Weekly Adalimumab Safe, Effective in Children with JIA and Chronic Uveitis
WASHINGTON, DC—Use of weekly adalimumab in children with juvenile idiopathic arthritis (JIA), pediatric chronic uveitis, and other childhood rheumatic diseases is safe and effective, with 90% having a positive clinical response, a retrospective chart review presented at the 2016 ACR/ARHP Annual Meeting has found.
“Minor infections were common, but serious infections requiring hospitalization were uncommon,” stated Colleen K. Correll, MD, MPH, of the department of pediatrics at the University of Minnesota in Minneapolis, MN. “Two patients on weekly adalimumab developed autoimmune disease. Adalimumab-induced autoimmunity is a recognized issue, but further studies are needed to determine if weekly dosing increases this risk in children.”
Adalimumab, on an every-other-week basis, is used to treat JIA and other pediatric rheumatic diseases, and it is “common for pediatric rheumatologists to escalate to weekly dosing to achieve better disease control when needed,” Dr. Correll, and colleagues noted.
Although “weekly adalimumab has been demonstrated to be safe and effective in several autoimmune diseases in adults, she added, “to our knowledge, there have been no studies demonstrating the safety and effectiveness of weekly adalimumab in children with rheumatic diseases.”
To assess safety and clinical responsiveness, the investigators conducted a retrospective chart review of 60 pediatric patients treated with weekly adalimumab at the University of Minnesota or Gillette Children's Hospital. They collected demographic and clinical data and performed a basic descriptive analysis.
Of the patients, 38 (63%) were female. Mean age at diagnosis was 7.7 years; mean age at start of adalimumab treatment was 13.28 years and, at initiation of weekly dosing, 13.93 years.

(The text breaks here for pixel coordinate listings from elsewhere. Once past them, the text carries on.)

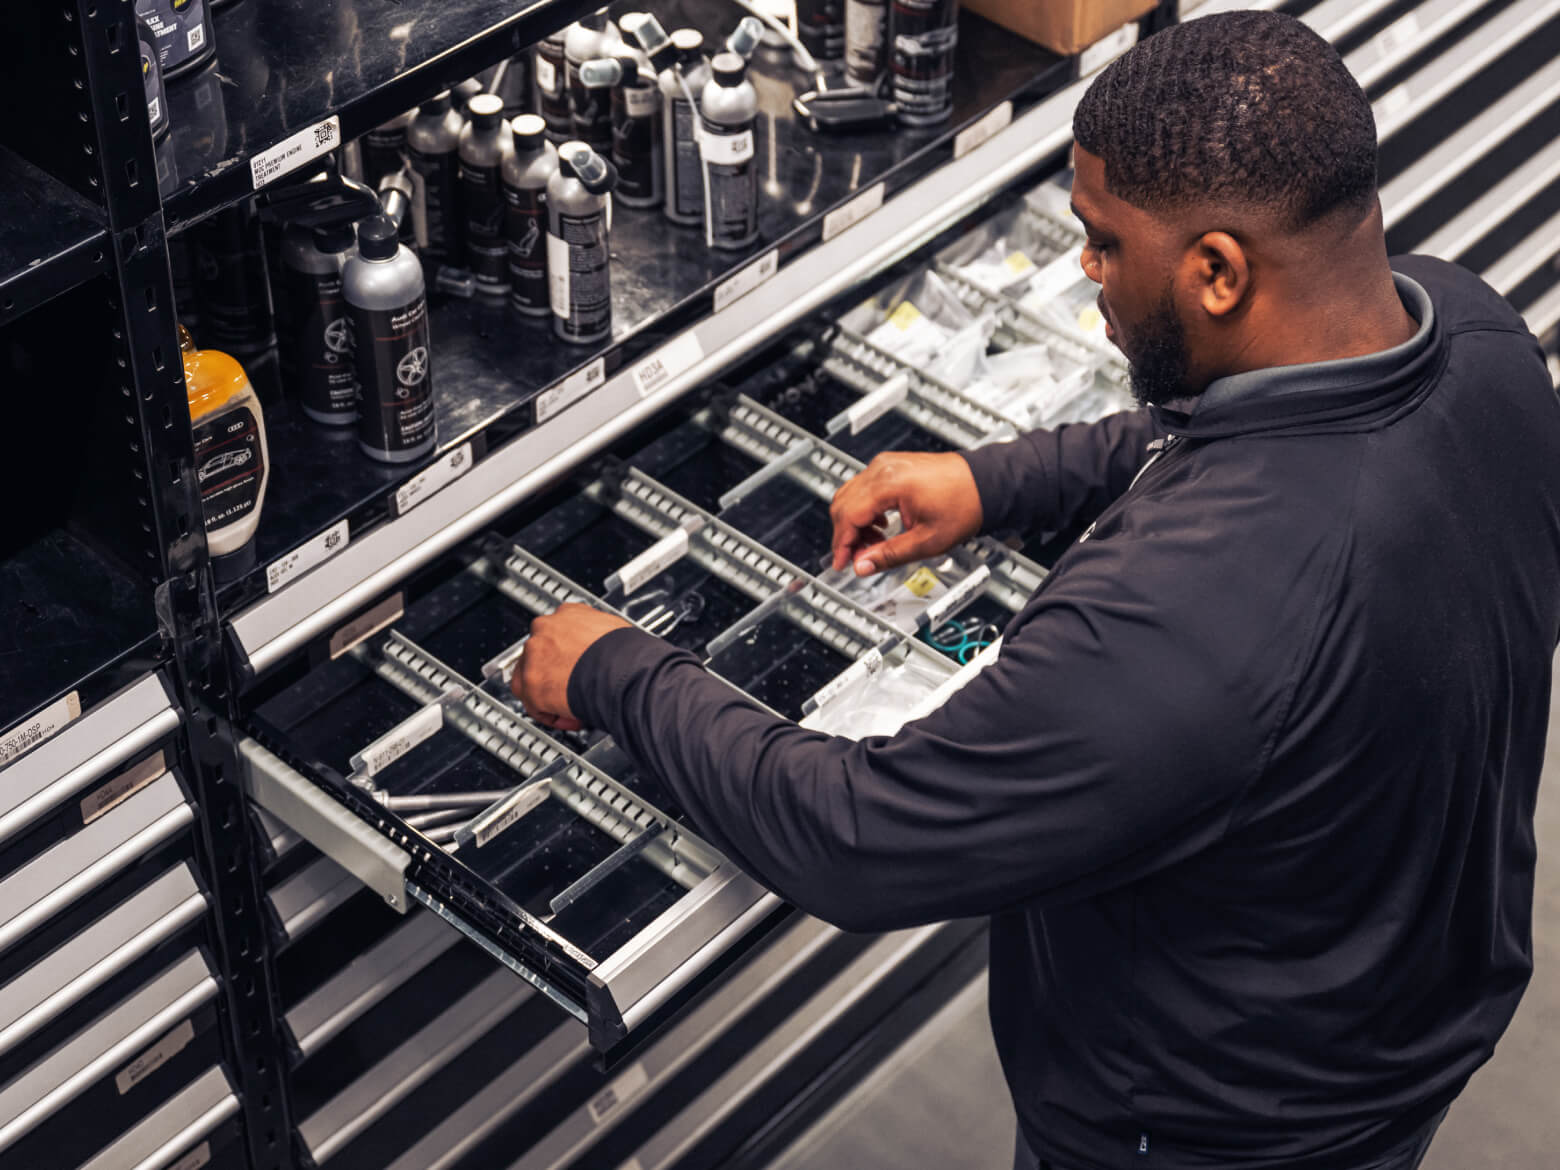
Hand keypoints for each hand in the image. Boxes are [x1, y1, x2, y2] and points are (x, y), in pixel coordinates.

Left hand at [511, 604, 630, 731]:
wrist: (623, 671)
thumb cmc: (627, 655)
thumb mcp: (614, 631)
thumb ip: (598, 638)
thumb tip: (603, 650)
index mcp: (569, 613)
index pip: (557, 633)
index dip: (567, 655)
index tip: (577, 667)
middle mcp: (546, 628)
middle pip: (539, 655)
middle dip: (555, 674)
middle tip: (574, 688)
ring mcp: (535, 653)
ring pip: (531, 678)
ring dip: (550, 696)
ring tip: (573, 706)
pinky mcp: (530, 681)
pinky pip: (533, 703)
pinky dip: (550, 714)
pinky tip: (571, 716)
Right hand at [829, 451, 983, 574]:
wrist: (985, 483)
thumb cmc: (965, 503)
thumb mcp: (927, 540)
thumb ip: (889, 555)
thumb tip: (863, 566)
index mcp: (889, 483)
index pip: (848, 515)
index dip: (842, 543)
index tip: (842, 563)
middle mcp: (883, 468)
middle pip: (843, 503)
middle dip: (845, 534)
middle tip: (856, 558)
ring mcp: (886, 464)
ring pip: (850, 494)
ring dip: (854, 523)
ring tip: (873, 545)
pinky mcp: (892, 466)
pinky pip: (864, 488)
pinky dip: (864, 510)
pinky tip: (880, 527)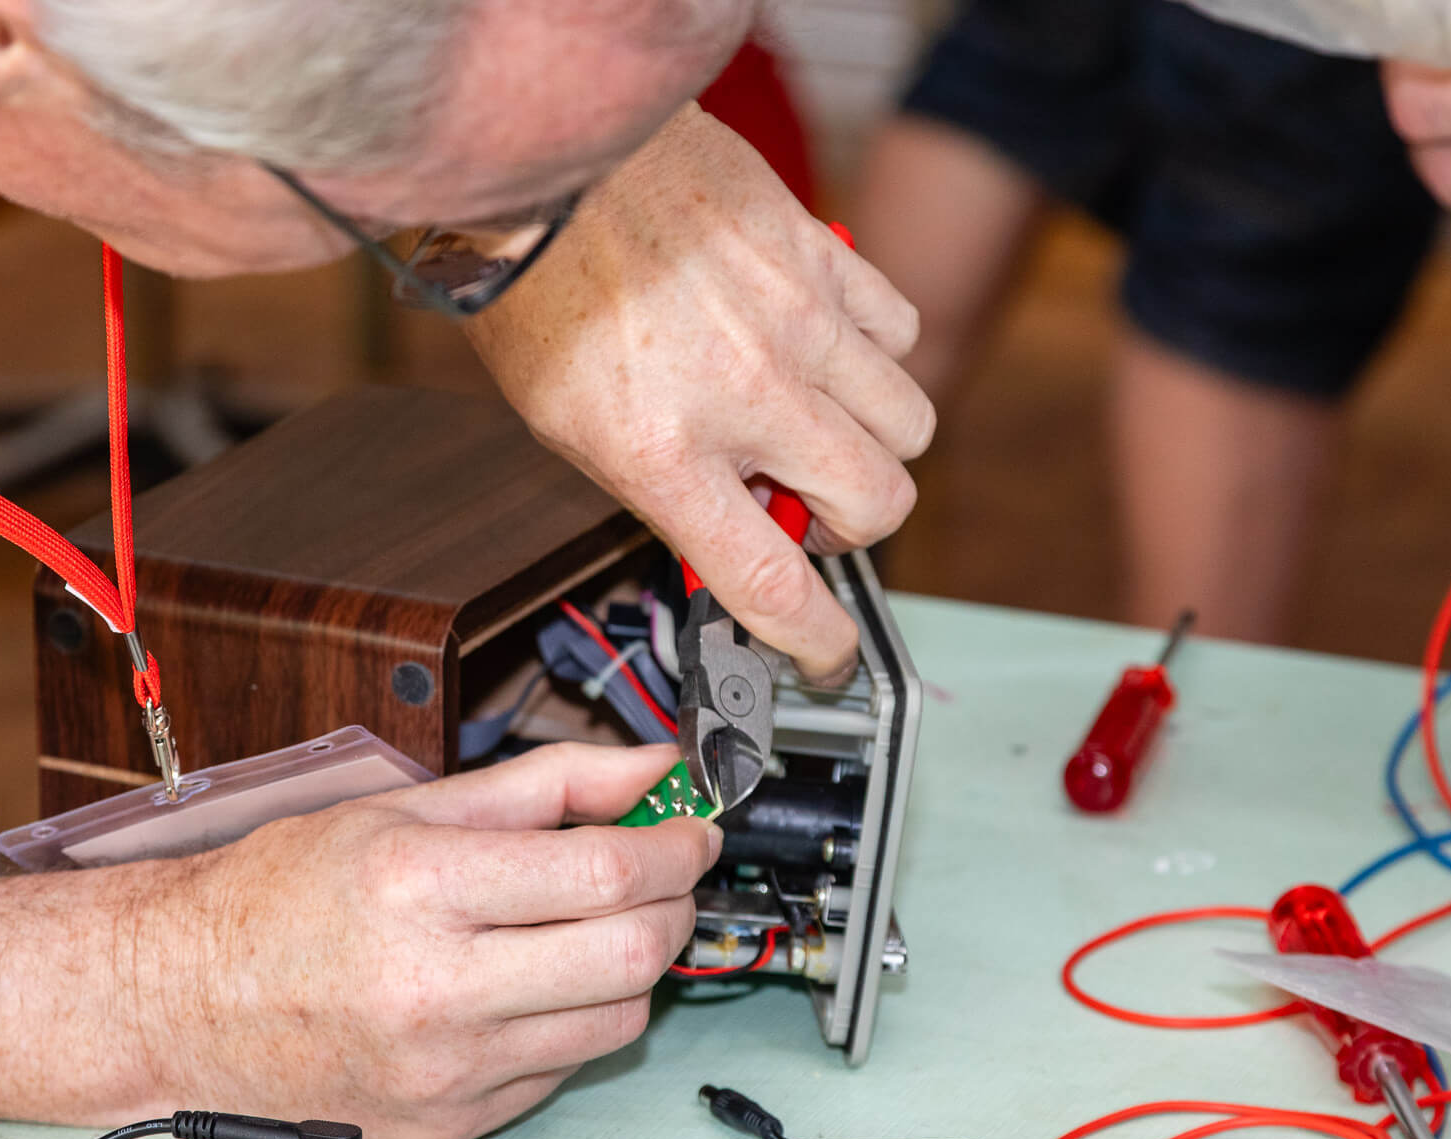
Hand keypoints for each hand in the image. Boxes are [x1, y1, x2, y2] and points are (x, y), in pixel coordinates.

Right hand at [107, 744, 718, 1138]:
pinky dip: (577, 1018)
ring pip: (616, 1020)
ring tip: (596, 924)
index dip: (676, 845)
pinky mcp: (456, 1118)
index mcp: (420, 887)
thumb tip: (648, 769)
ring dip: (634, 965)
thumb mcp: (407, 809)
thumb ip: (544, 784)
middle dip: (675, 904)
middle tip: (666, 874)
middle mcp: (435, 986)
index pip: (607, 870)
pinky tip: (537, 981)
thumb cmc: (281, 900)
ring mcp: (449, 1065)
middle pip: (631, 955)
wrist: (188, 1000)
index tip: (690, 828)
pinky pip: (565, 1066)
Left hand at [466, 103, 934, 684]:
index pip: (773, 587)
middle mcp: (744, 394)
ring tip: (808, 418)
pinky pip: (900, 331)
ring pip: (908, 423)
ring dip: (870, 441)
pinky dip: (874, 355)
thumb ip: (665, 492)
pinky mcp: (821, 256)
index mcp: (664, 454)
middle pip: (876, 504)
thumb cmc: (542, 297)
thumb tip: (739, 534)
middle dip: (848, 524)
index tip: (822, 654)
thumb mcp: (572, 433)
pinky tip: (818, 346)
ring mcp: (796, 320)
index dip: (813, 643)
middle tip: (797, 502)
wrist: (543, 172)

Weekly adalimumab was used most commonly to treat uveitis (17 patients, or 28.3%) and rheumatoid factor (RF)-negative polyarticular JIA (15; 25%). Other diagnoses were persistent oligoarticular JIA (10; 16.7%), enthesitis-related JIA (9; 15.0%), psoriatic arthritis (9; 15.0%), “other” (9; 15%), systemic JIA (3; 5%), RF-positive polyarticular JIA (2; 3.3%), and arthritis associated with inflammatory bowel disease (1; 1.7%).
Most of the patients were on concomitant methotrexate (50 patients; 83.3%) or a nonsteroidal anti-inflammatory drug (NSAID; 40 patients, or 66.7%). Other concurrent medications included oral prednisone (28 patients, or 46.7%), hydroxychloroquine (8; 13.3%), leflunomide (7; 11.7%), sulfasalazine (6; 10%), mycophenolate (4; 6.7%), cyclosporine (3; 5%), azathioprine (2; 3.3%), intravenous methylprednisolone (2; 3.3%), rituximab (2; 3.3%), abatacept (1; 1.7%), and intravenous immunoglobulin (1; 1.7%).
“Most children dislike the pain associated with adalimumab injections, and, thus, the common practice at our clinics is to stop weekly dosing by 3 months if it is not helpful in treating the disease,” Dr. Correll noted. “Therefore, for this chart review, if the patient continued the weekly dosing for at least 3 months, we determined they had a positive clinical response.”
Based on that criterion, 53 of 59 patients (93%) were determined to have a positive clinical response, with 1 patient lost to follow-up prior to the 3-month assessment.
A total of 3 patients (5%) had an infection requiring hospitalization: viral pharyngitis and Behcet' s flare, acute appendicitis, and sepsis, the latter of which was concurrently taking an NSAID, methotrexate, and cyclosporine for treatment of chronic uveitis with JIA.
Adverse events noted while patients were on weekly adalimumab were infection not requiring antimicrobials (24 patients, 40%), injection site reaction (4; 6.7%), transaminitis (2; 3.3%, with 1 case thought to be secondary to adalimumab), and 1 case (1.7%) of leukopenia and 3 cases (5%) of anemia that were not thought to be secondary to adalimumab.
A total of 24 patients (40%) had infections that required antimicrobials, with some having more than one type of infection. These were sinusitis (11 patients, 18.3%), pharyngitis/tonsillitis (9; 15%), ear infection (8; 13.3%), respiratory infection/pneumonia (4; 6.7%), cellulitis (1; 1.7%), abscess (1; 1.7%), shingles (1; 1.7%), and “other” (7; 11.7%).
Two patients developed autoimmune diseases, multiple sclerosis and autoimmune hepatitis. There were no cases of thrombocytopenia or malignancies, or deaths.